The investigators determined diabetes-related mortality through examining the National Health and Nutrition Examination Survey (NHANES) and the National Health Interview Survey (NHIS).
"These are the 2 major health surveys in the United States," said researcher Andrew Stokes, PhD. "We can follow people into death records and compare those who have diabetes to those without diabetes."
The investigators observed 282,000 patients who self-reported diabetes status from the NHIS, and 21,800 patients from the NHANES, which included hemoglobin A1c measures. These measurements helped identify those who have diabetes, even if they are unaware of their condition.
The investigators found that patients with diabetes have a 90% higher mortality rate compared with patients who do not have diabetes, according to the study.
Since diabetes is significantly underreported as the underlying cause of death, the disease’s contribution to mortality has not been as high as it should have been.
"When we monitor trends in the health of populations," Dr Stokes said, "and we look at the mortality statistics, some major threats to US mortality and life expectancy stand out, like drug and alcohol poisonings and suicide. Diabetes didn't."
The US government releases annual mortality estimates for multiple disease states. Patients with diabetes typically have comorbidities, such as cardiovascular and kidney disease, therefore, it can be difficult to precisely conclude the cause of death, according to the study. This uncertainty can lead to an inaccurate death certificate, which causes mortality rate estimates to be incorrect.
"There is only one underlying cause of death on a death certificate," Dr Preston said. "Diabetes is not listed as frequently as it is involved in the death of individuals."
Given the rapid increases in diabetes prevalence, a more accurate view of the disease is critical.

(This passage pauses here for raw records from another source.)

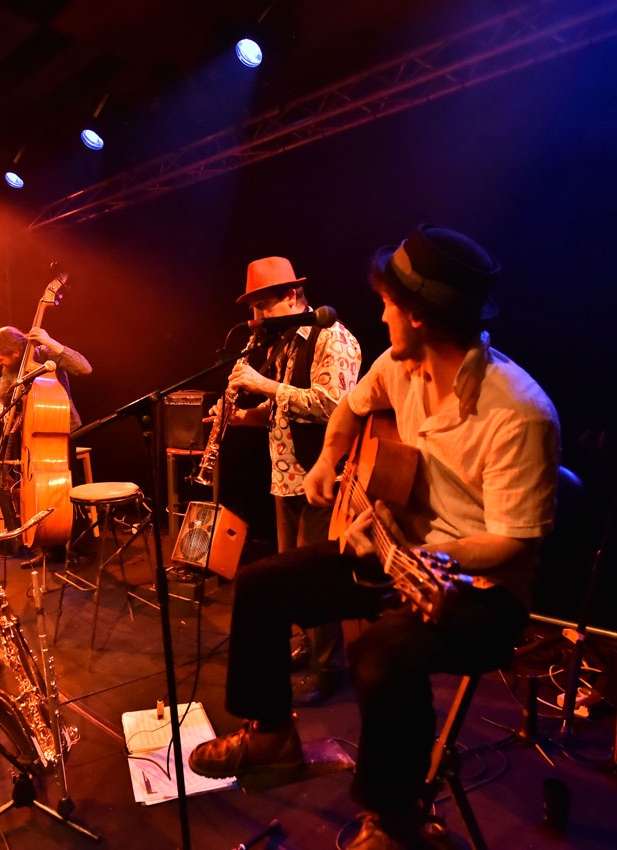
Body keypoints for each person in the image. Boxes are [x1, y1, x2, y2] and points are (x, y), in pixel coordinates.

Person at [189, 225, 560, 850]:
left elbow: (513, 544)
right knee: (261, 585)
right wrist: (330, 461)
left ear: (416, 314)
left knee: (381, 654)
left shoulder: (518, 411)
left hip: (481, 592)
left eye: (388, 303)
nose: (380, 313)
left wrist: (422, 553)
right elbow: (350, 409)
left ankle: (397, 816)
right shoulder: (397, 365)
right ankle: (273, 737)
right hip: (399, 552)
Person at [221, 256, 362, 705]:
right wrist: (242, 417)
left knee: (316, 577)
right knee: (293, 574)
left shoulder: (331, 339)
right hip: (286, 476)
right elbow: (287, 407)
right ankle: (308, 646)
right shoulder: (284, 344)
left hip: (321, 477)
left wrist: (262, 384)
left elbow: (332, 405)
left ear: (293, 295)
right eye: (254, 309)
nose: (256, 318)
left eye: (263, 306)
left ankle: (329, 668)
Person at [0, 326, 92, 433]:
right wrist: (2, 412)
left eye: (0, 359)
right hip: (31, 431)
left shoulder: (46, 354)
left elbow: (85, 369)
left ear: (15, 353)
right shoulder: (9, 369)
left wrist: (50, 342)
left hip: (64, 428)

The CDC estimated that 5.53 million people had diabetes in 1980, with that number skyrocketing to 21.95 million in 2014, according to the study.
"American life expectancy has been growing at a very slow rate for the past decade or so, even decreasing slightly in 2015," Dr Preston said. "It hasn't yet been established statistically, but it's fairly likely that obesity and diabetes together are an important factor in this slowdown. We believe that these estimates will prove useful in helping to more precisely identify their roles."

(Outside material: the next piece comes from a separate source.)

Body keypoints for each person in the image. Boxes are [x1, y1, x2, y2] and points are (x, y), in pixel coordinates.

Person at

The authors believe that these findings show the overwhelming need for large public health initiatives to prevent diabetes prevalence from increasing further.
"What our results point to is the need for strategies at the population level to combat the epidemics of obesity and diabetes,” Dr Stokes concluded. “We need something on a population scale because it's a major issue. It's not an issue that's confined to certain subsets of the population."